En RDC, la validation de la loi sur le référendum relance les tensions politiques
La décision de la Cour constitutionnelle de la République démocratique du Congo (RDC), validant la loi encadrant l’organisation d’un référendum, ravive les débats sur une éventuelle modification de la Constitution. Une issue qui inquiète aussi bien les opposants que les habitants de Kinshasa, où la mobilisation pourrait reprendre de plus belle.
Pour le pouvoir en place, il s’agit d’une avancée juridique incontestable. Toutefois, la coalition Article 64, principale force d’opposition, dénonce une manœuvre politique et promet de maintenir la pression. Prince Epenge, l’un de ses porte-parole, a lancé un appel solennel à la population : « Nous ne plierons pas. Nous mobiliserons toutes nos forces pour empêcher cette loi de s’appliquer dans notre pays ». Il ajoute que « le peuple congolais est en colère et doit rester debout, déterminé à rejeter le troisième mandat et la balkanisation ».
À Kinshasa, l’inquiétude grandit face à une possible escalade
Alors que les dirigeants de l’Article 64 se réunissaient pour affiner leur stratégie, des habitants de la capitale expriment leurs craintes. Ils redoutent que les futures manifestations ne dégénèrent en violences, mettant en péril la stabilité du pays. « Est-ce que leur combat restera pacifique ? », s’interroge un résident, soucieux d’éviter « des pertes humaines ».
Un autre citoyen confie ses craintes quant à « une détérioration du climat politique en RDC après cette décision ». Certains estiment même que « les autorités alimentent les tensions en semant le trouble », accusant le gouvernement de manipuler des groupes pour saboter les rassemblements de l’opposition.

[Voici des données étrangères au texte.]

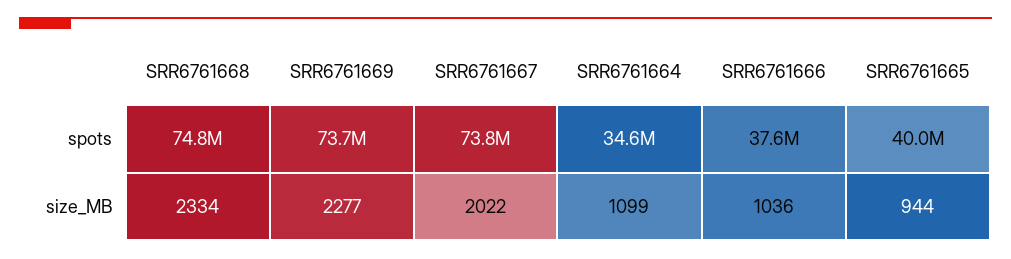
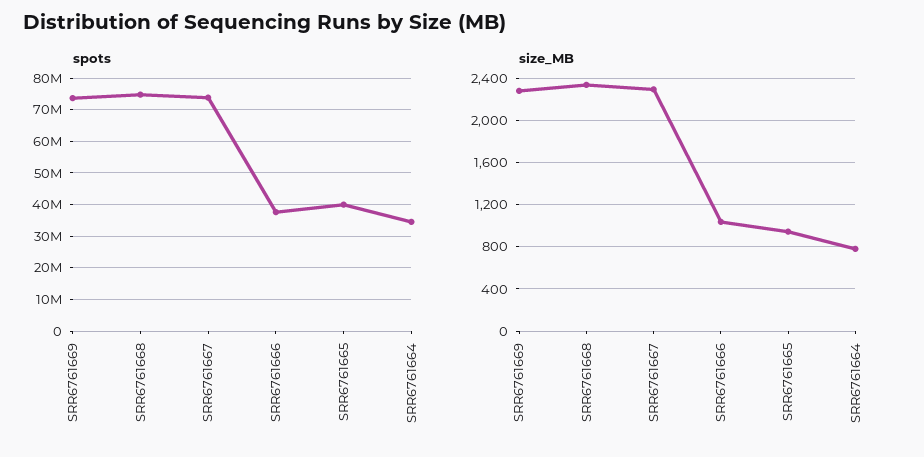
size_MB, SRR6761667: 2022 -> 2300
size_MB, SRR6761664: 1099 -> 800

Un troisième habitant souligne que « ce n’est pas l’opposition qui menace la paix, mais bien la population, qui sera la première victime des affrontements ».
Un dialogue politique menacé par la promulgation rapide de la loi
Timo Roujean, analyste à la Fondation Konrad Adenauer, met en garde contre les conséquences d’une promulgation accélérée de cette loi. Selon lui, si le président Félix Tshisekedi signe le texte avant le 15 août, les efforts de dialogue pourraient être réduits à néant. « Une telle décision renforcerait les discours extrémistes et donnerait du poids à ceux qui prônent la violence comme seule réponse », explique-t-il.
L’expert rappelle que dans un contexte déjà tendu, où certains évoquent un « coup d’État constitutionnel », la validation de cette loi « risque d’alimenter les divisions et de fermer toute issue pacifique ».
Entre un camp présidentiel désormais armé d’un cadre légal et une opposition résolue à bloquer toute réforme constitutionnelle, les prochaines semaines s’annoncent cruciales pour l’avenir politique de la RDC.